- Born: 1927
- Died: 2020 (aged 92–93) Las Vegas, Nevada
- Occupations: Police officer, night club owner

= Al Howard =

American police officer and night club owner (1927–2020)

Al Howard was an American police officer and nightclub owner. After a career as a New York City Police Department detective, he purchased and owned Showman’s Jazz Club.

During his career as a detective he was part of the team that apprehended David Berkowitz, the serial killer known as the "Son of Sam". Howard appeared as himself in the 2017 documentary about capturing Berkowitz.

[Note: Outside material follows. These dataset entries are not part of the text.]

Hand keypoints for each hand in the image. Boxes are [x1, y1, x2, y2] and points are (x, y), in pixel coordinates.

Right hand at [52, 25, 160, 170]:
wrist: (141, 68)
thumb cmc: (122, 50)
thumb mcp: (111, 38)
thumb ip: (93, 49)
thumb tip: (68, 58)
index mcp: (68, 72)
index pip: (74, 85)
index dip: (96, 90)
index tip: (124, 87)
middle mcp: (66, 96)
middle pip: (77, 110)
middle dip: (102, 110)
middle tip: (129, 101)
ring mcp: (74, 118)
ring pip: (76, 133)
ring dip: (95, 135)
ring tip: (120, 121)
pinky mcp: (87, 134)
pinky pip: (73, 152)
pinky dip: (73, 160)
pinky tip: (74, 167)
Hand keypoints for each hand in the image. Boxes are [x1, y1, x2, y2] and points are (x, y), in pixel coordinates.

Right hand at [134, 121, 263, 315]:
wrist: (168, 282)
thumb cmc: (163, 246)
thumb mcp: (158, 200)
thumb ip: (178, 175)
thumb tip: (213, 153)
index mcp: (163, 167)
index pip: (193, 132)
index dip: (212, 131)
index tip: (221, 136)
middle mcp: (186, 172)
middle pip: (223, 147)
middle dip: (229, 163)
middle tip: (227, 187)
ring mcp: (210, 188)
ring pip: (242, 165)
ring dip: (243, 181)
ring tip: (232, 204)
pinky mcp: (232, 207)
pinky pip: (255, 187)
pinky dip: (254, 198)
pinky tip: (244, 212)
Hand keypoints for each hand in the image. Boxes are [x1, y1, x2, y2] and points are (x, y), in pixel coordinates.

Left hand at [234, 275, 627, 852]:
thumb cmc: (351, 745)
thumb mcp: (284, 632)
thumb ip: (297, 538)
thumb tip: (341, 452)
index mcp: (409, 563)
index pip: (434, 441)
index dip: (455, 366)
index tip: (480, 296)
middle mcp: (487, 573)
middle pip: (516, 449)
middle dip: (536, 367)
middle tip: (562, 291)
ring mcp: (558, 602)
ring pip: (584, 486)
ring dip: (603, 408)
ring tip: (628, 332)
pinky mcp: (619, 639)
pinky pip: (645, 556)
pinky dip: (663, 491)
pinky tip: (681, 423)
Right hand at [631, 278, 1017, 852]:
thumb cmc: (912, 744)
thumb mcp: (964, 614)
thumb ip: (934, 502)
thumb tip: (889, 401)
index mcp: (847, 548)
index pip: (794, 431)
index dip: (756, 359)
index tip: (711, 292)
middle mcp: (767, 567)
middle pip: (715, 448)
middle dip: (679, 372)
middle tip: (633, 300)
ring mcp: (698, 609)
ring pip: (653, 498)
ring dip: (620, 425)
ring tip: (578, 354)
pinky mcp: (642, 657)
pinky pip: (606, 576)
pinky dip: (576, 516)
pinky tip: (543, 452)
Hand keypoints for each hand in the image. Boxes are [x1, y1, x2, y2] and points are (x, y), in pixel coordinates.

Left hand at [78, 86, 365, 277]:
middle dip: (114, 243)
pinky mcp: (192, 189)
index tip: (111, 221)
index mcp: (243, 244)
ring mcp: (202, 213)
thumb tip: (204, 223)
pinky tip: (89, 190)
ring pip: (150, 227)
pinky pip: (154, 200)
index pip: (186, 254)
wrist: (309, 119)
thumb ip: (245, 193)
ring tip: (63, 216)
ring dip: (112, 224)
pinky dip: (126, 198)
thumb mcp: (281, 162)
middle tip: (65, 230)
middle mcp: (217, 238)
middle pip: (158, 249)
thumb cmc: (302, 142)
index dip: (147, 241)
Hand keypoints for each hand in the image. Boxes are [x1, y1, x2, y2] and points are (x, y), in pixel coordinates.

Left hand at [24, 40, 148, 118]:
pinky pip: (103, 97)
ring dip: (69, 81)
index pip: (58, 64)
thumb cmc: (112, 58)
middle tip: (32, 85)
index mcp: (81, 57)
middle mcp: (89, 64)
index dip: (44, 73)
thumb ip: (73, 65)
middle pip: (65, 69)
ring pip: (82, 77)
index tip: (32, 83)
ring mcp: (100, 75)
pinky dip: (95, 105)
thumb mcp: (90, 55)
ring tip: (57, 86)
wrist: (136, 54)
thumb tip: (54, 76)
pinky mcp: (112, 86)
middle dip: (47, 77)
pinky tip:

In 1958, when he was a patrolman, he responded to a stabbing at a book-signing, and his quick thinking played a key role in saving Martin Luther King Jr.'s life. King was signing his first book when a woman, Izola Curry, stabbed him with a letter opener. When Howard and his partner, Phil Romano, arrived on scene he found a well meaning witness was about to try to remove the knife from the wound. Howard realized that this could be dangerous, and directed her to stop. He advised King to try to remain still, and try not to cough - advice that doctors later confirmed was highly significant, as the knife was right next to King's aorta. If the knife had nicked King's aorta he would have immediately bled out.

Howard then duped the crowd that had gathered, telling them to clear a line to the front door. He then went outside, as if he were waiting for the ambulance, which caused the crowd to follow him. Howard realized that the crowd would delay taking King to a nearby hospital, so he arranged for the ambulance to come to the rear of the building, where Romano and assistants had quietly taken King.

Howard died of COVID-19 while visiting Las Vegas, Nevada in October 2020.